我有一个由下面的数据组成的树结构。当我输入任何人的 _id 值时,我需要一个搜索算法来找到最高领导者,无论领导者还是 child。
例如,如果输入是 "615e8215c3055d1addc216b0"(Rahman 的 ID)或 "61164b4bc08f86505e7dcdd8"(Aaron Aziz 的 ID),它应该 return “Aaron Aziz”的 ID因为他是领导者。
数据结构本质上有一个 2 级结构,其中每个 top-level 条目都有对其直接 children 的引用。请注意,child 可能再次作为领导者(在顶层)出现,以便指定更深层次的连接:
"families": [
{
"datecreated": "2021-10-06T07:39:28.988Z",
"_id": "615d52cb7cc6d32978afa694",
"leader": {
"_id": "61164b4bc08f86505e7dcdd8",
"name": "Aaron Aziz"
},
"children": [
{
"datejoined": "2021-10-06T07:39:28.988Z",
"_id": "615d52cb7cc6d32978afa695",
"child": {
"_id": "615c15c66dd91a2d4385ac84",
"name": "Amirul Adha"
}
},
{
"datejoined": "2021-10-06T08:04:52.122Z",
"_id": "615d58cf0f045f320cb28706",
"child": {
"_id": "615d58b40f045f320cb28701",
"name": "Samirul Ali"
}
}
]
},
{
"datecreated": "2021-10-07T05:12:22.671Z",
"_id": "615e8475c3055d1addc216b5",
"leader": {
"_id": "615c15c66dd91a2d4385ac84",
"name": "Amirul Adha"
},
"children": [
{
"datejoined": "2021-10-07T05:12:22.671Z",
"_id": "615e8475c3055d1addc216b6",
"child": {
"_id": "615e8215c3055d1addc216b0",
"name": "Rahman"
}
}
]
},
{
"datecreated": "2021-10-07T08:52:47.840Z",
"_id": "615eb630e0cc0d22281bb282",
"leader": {
"_id": "615e8215c3055d1addc216b0",
"name": "Rahman"
},
"children": [
{
"datejoined": "2021-10-07T08:52:47.840Z",
"_id": "615eb630e0cc0d22281bb283",
"child": {
"_id": "615eb60de0cc0d22281bb27d",
"name": "Aizi"
}
}
]
}
]
我创建了一个递归函数。但是当我输入没有 children 的 child 时,它是 return 兄弟而不是 parent。

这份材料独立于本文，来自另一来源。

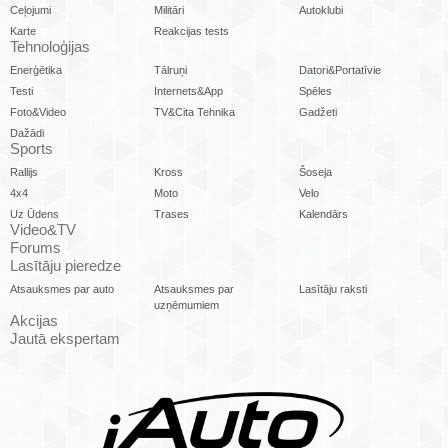
Ceļojumi
Militāri
Autoklubi
Karte
Reakcijas tests
Tehnoloģijas
Enerģētika
Tālruņi
Datori&Portatīvie
Testi
Internets&App
Spēles
Foto&Video
TV&Cita Tehnika
Gadžeti
Dažādi
Sports
Rallijs
Kross
Šoseja
4x4
Moto
Velo
Uz Ūdens
Trases
Kalendārs
Video&TV
Forums
Lasītāju pieredze
Atsauksmes par auto
Atsauksmes par
Lasītāju raksti
uzņēmumiem
Akcijas
Jautā ekspertam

const findLeader = (childId) => {
let leader;
for (const family of familiesCopy) {
const isChild = family.children.find((i) => i.child._id == childId);
leader = family.leader;
if (isChild) {
findLeader(family.leader._id);
}
if (!isChild) {
return leader;
}
}
return leader;
};
我怎样才能让它发挥作用?
由于您总是想要第一个条目,因此您可以使用 families[0] 之类的东西来访问它。您不需要搜索算法:
x = {your json data}
x["families"][0]["leader"]["name"]
输出:
'Aaron Aziz'
我会建议一个函数来首先转换结构,这样每个人都可以在恒定时间内通过 id 查找,给出他们的领导参考、children 参考和其他属性。
所以这里有一个 makeGraph 函数可以做到这一点,然后 getTopLeader 函数可以在该图中搜索给定的 child:
function makeGraph(families) {
// Collect children and key by their id
let graph = Object.fromEntries(families.flatMap(({ leader: { _id }, children }) =>
children.map(({ child, ...relation }) => [child._id, {
...child,
leader: _id,
relation,
children: [],
}])
));
// Collect leaders and key by their id, possibly extending existing entry
for (let { leader, children, ...creation } of families) {
Object.assign(graph[leader._id] ??= {}, {
...leader,
creation,
children: children.map(({child}) => child._id)
});
}
return graph;
}
function getTopLeader(graph, id) {
if (!graph[id]) return; // Not found
while (graph[id].leader) id = graph[id].leader;
return id;
}
// Example run on question's data
let obj = {"families": [{"datecreated": "2021-10-06T07:39:28.988Z","_id": "615d52cb7cc6d32978afa694","leader": {"_id": "61164b4bc08f86505e7dcdd8","name": "Aaron Aziz"},"children": [{"datejoined": "2021-10-06T07:39:28.988Z","_id": "615d52cb7cc6d32978afa695","child": {"_id": "615c15c66dd91a2d4385ac84","name": "Amirul Adha"}},{"datejoined": "2021-10-06T08:04:52.122Z","_id": "615d58cf0f045f320cb28706","child": {"_id": "615d58b40f045f320cb28701","name": "Samirul Ali"}}]},{"datecreated": "2021-10-07T05:12:22.671Z","_id": "615e8475c3055d1addc216b5","leader": {"_id": "615c15c66dd91a2d4385ac84","name": "Amirul Adha"},"children": [{"datejoined": "2021-10-07T05:12:22.671Z","_id": "615e8475c3055d1addc216b6","child": {"_id": "615e8215c3055d1addc216b0","name": "Rahman"}}]},{"datecreated": "2021-10-07T08:52:47.840Z","_id": "615eb630e0cc0d22281bb282","leader": {"_id": "615e8215c3055d1addc216b0","name": "Rahman"},"children": [{"datejoined": "2021-10-07T08:52:47.840Z","_id": "615eb630e0cc0d22281bb283","child": {"_id": "615eb60de0cc0d22281bb27d","name": "Aizi"}}]}]};
let graph = makeGraph(obj.families);
let childid = "615e8215c3055d1addc216b0"; // Rahman
let leaderid = getTopLeader(graph, childid); // 61164b4bc08f86505e7dcdd8 = Aaron Aziz
console.log(`Leader of ${childid} is ${leaderid}`);
graph 变量对于其他查找任务也很有用。